Tali funesti inizi avrebbero scoraggiato anche gli animi più forti, figurarsi una giovane adolescente che il destino aveva fatto marchesa a tredici anni. Eppure, nonostante tutto sembrasse osteggiarla, dai funesti presagi delle nozze alla gelida accoglienza di Ferrara, Paola dimostrò fin dai suoi esordi a palazzo doti rare, dispiegando instancabili energie nel governare la casa e i suoi domini. Lentamente, mese dopo mese, il corso delle cose sembrava finalmente premiare la ferma volontà e la grazia naturale della giovane marchesa. Mentre la sua fama di donna capace ed educata le guadagnava prestigio in tutta Italia, le sue maniere amabili conquistavano i ferraresi e la corte estense. Solo qualche anno dopo il suo matrimonio col marchese, rimanevano in pochi a maledire il giorno dell’arrivo di Paola a Ferrara. Tra questi, per la posizione e la qualità del malanimo, eccelleva il figlio prediletto di Niccolò III, Ugo d’Este.
Da sempre Ugo aveva nutrito un astio profondo e pugnace nei confronti di Paola. La madre, timorosa della posizione dei figli nelle grazie dell’incostante marchese, lo aveva istruito in un odio cieco riguardo quella incombente minaccia che la marchesa, con una sua eventuale gravidanza, rappresentava per lui e i suoi fratelli. Di conseguenza, due persone nel grande palazzo marchionale di Ferrara stavano bene attente a non incrociare i loro cammini: Paola, la giovane sposa ed Ugo, il figlio prediletto del marchese.

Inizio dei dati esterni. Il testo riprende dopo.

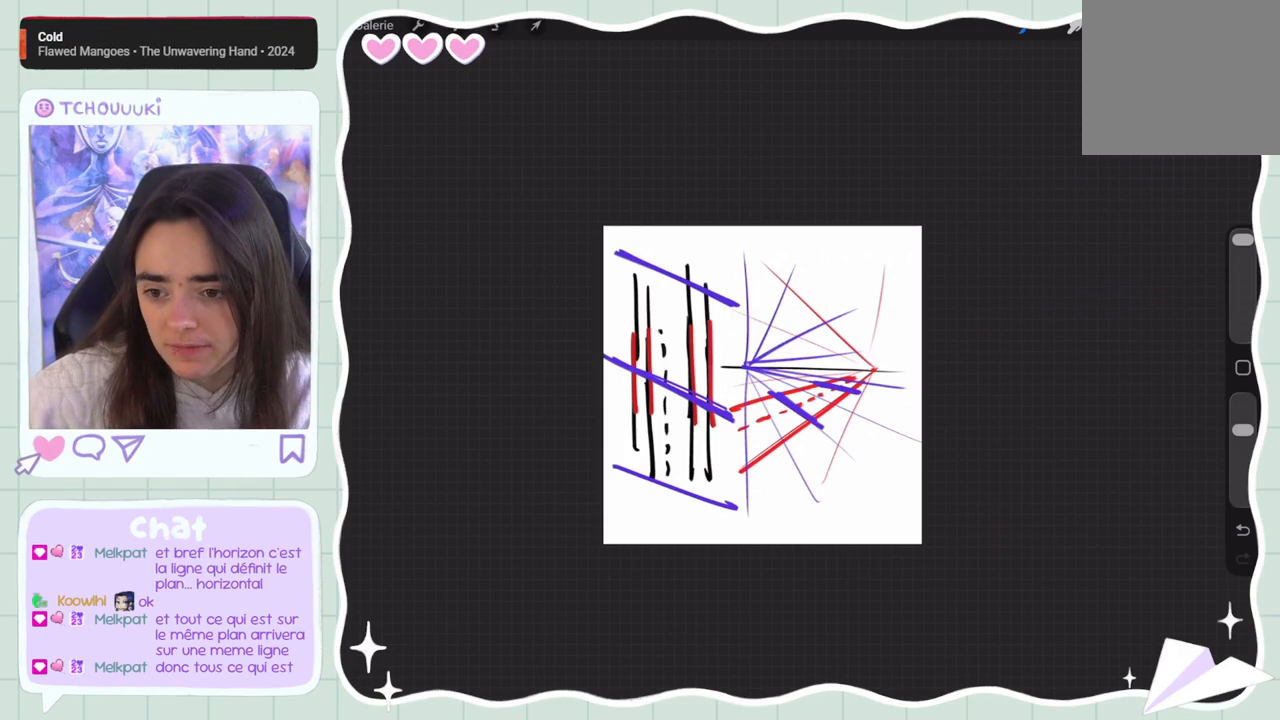
{"buttons": ["R1"], "events": []}
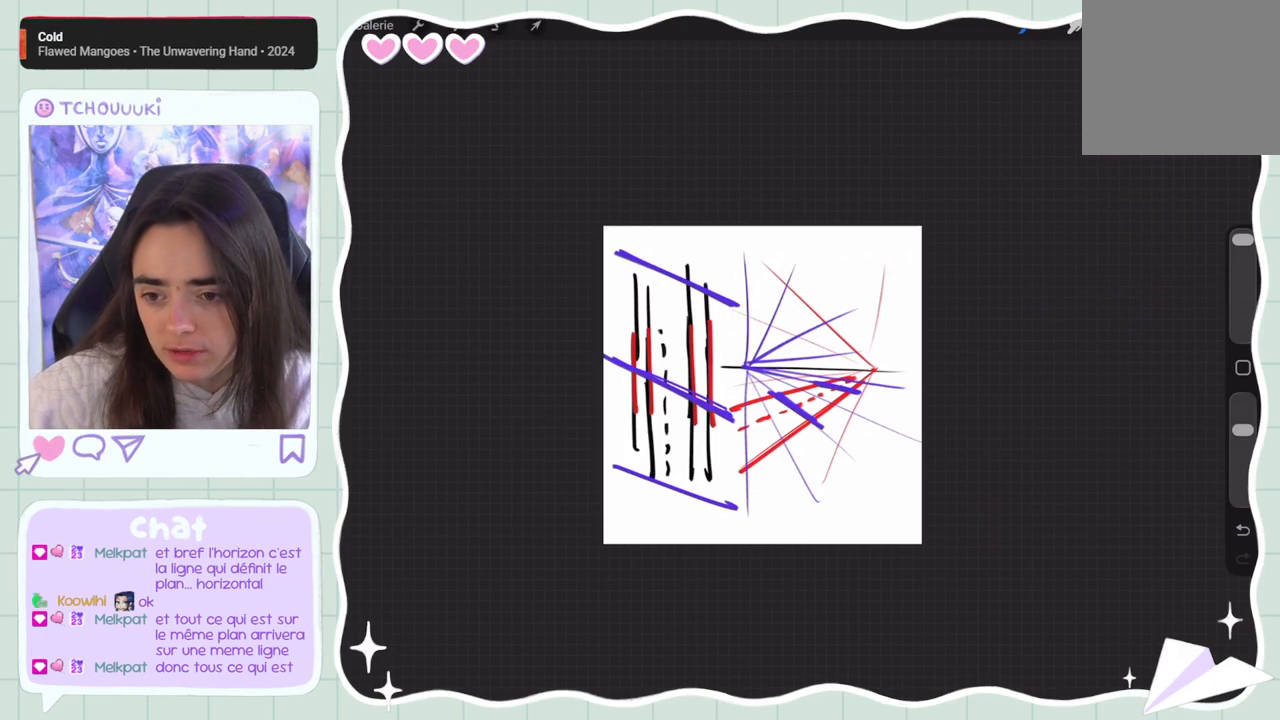
{"buttons": ["R1"], "events": []}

Non appena Niccolò III si rese conto dell’astio che covava tra i suoi affetti più cari, decise di porvi rimedio. Escogitò un piano elementare e, a prima vista, di semplice efficacia: costringere il recalcitrante Ugo a passare qualche giorno con l’affascinante marchesa. Le maniere amabili e cortesi di Paola, credeva il marchese, avrebbero ammorbidito, come già in altre occasioni si era avverato, la diffidenza di Ugo e poco a poco conquistato il suo cuore. Fu così stabilito che Ugo avrebbe partecipato al corteo incaricato di scortare la nobildonna nel suo breve soggiorno a Ravenna presso i vicini Da Polenta. Qui, per la durata di un mese, Ugo sarebbe stato responsabile di seguire tutti i movimenti di Paola dentro e fuori la città adriatica. Cominciava il mese di maggio del 1424 e nessuno poteva immaginare che Paola e Ugo sarebbero morti di lì a un anno in una segreta di Ferrara.

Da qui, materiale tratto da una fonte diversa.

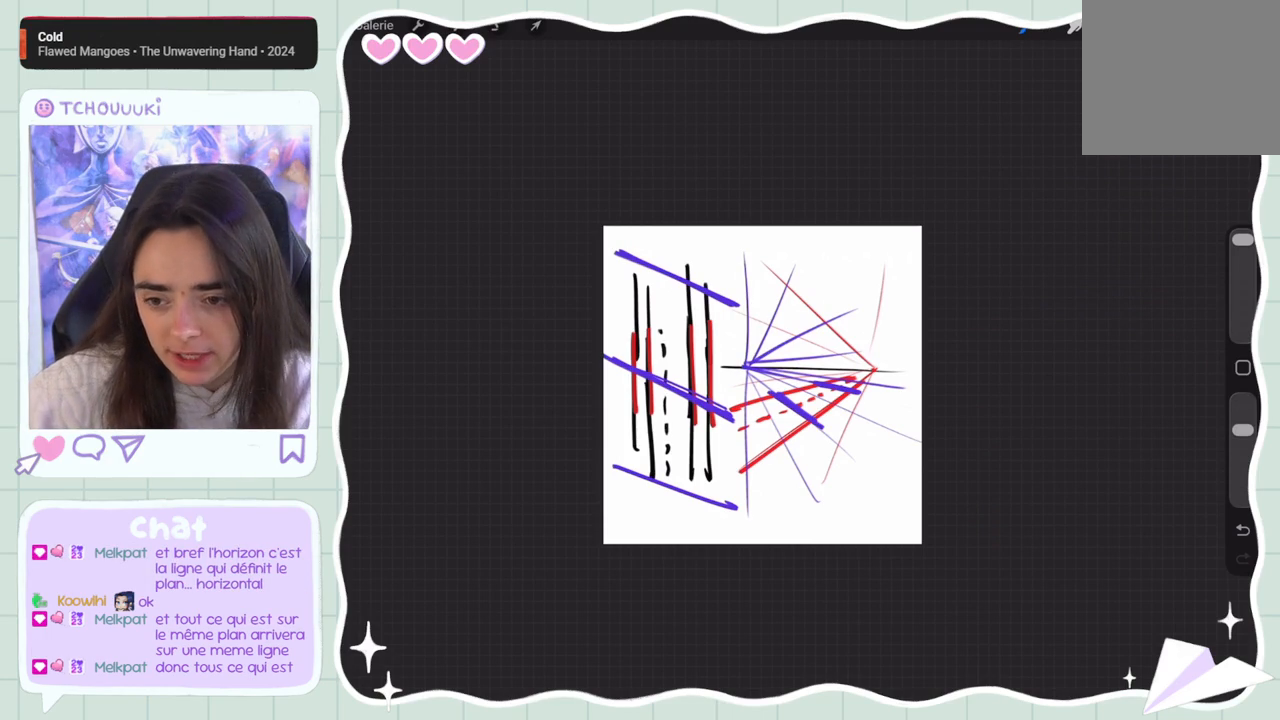
{"buttons": ["R1"], "events": []}
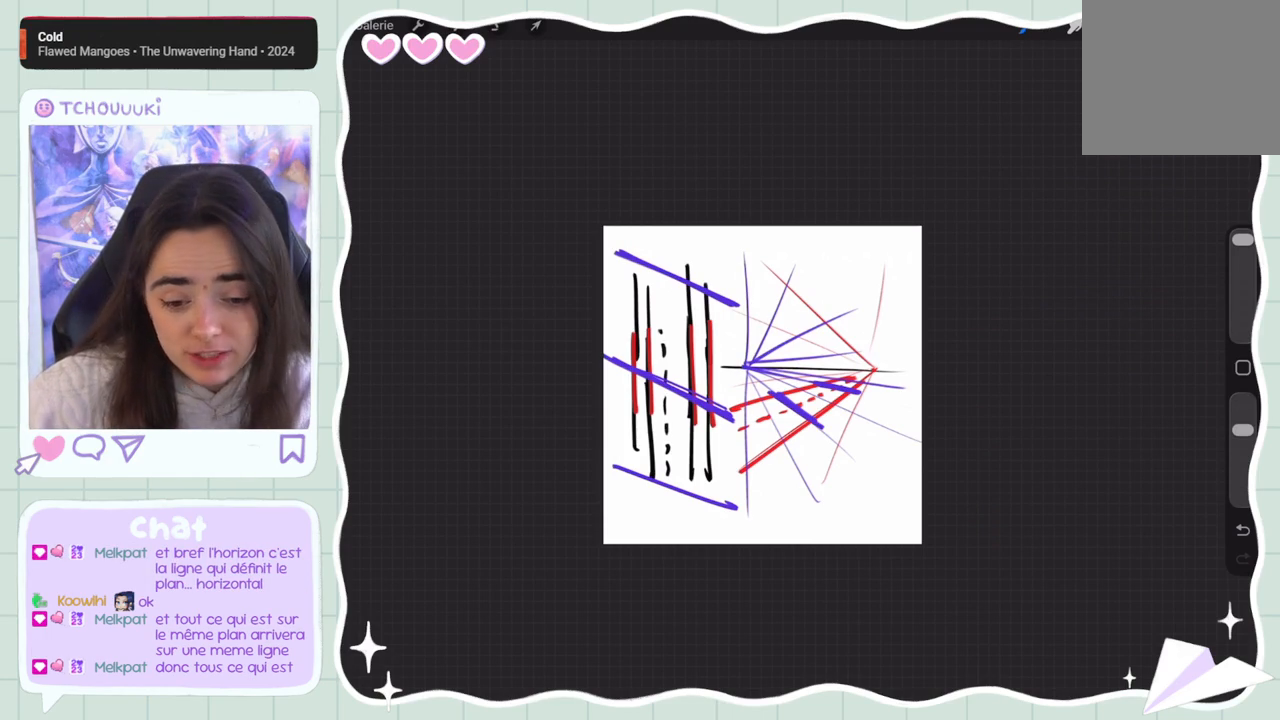
{"buttons": ["R1"], "events": []}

Entrambi nel fiore della gioventù, Ugo e Paola non erano fatti per odiarsi. Non ancora ventenni, liberi, lontani dalla rigida etichetta della corte, tutto concertava perché, in quella primavera, il malanimo si trasformasse in un amore passionale. Isolati in uno splendido maggio, Ugo e Paola cominciarono a Ravenna una storia impossibile.
Pochi giorni prima di tornare a corte, contro ogni prudenza e buon senso, i due presero una decisione fatale: giurarono di continuare il loro amore sfidando la fiera gelosia del marchese e malgrado i delatori di corte, frequenti al tempo in ogni città d’Italia. Nei mesi che seguirono, diversi luoghi divennero rifugi per il loro precario amore, i possedimenti estensi nelle campane ferraresi, l’abitazione di un compiacente galeotto, le camere private di Paola.
Una donzella della corte fu colei che si incaricò di scrivere la parola fine all’incauta passione. Sperando in una ricompensa, la giovane donna riferì al marchese le dicerie che, già da qualche tempo, circolavano a corte riguardo ai due giovani. Furente e ferito, sentendosi derubato dei suoi più cari affetti, Niccolò III non volle in principio credere a ciò che gli veniva raccontato. Ma, oramai, il timore gli gelava il sangue delle vene e un tarlo gli rodeva l’anima. All’alba di una notte insonne prese la sua decisione.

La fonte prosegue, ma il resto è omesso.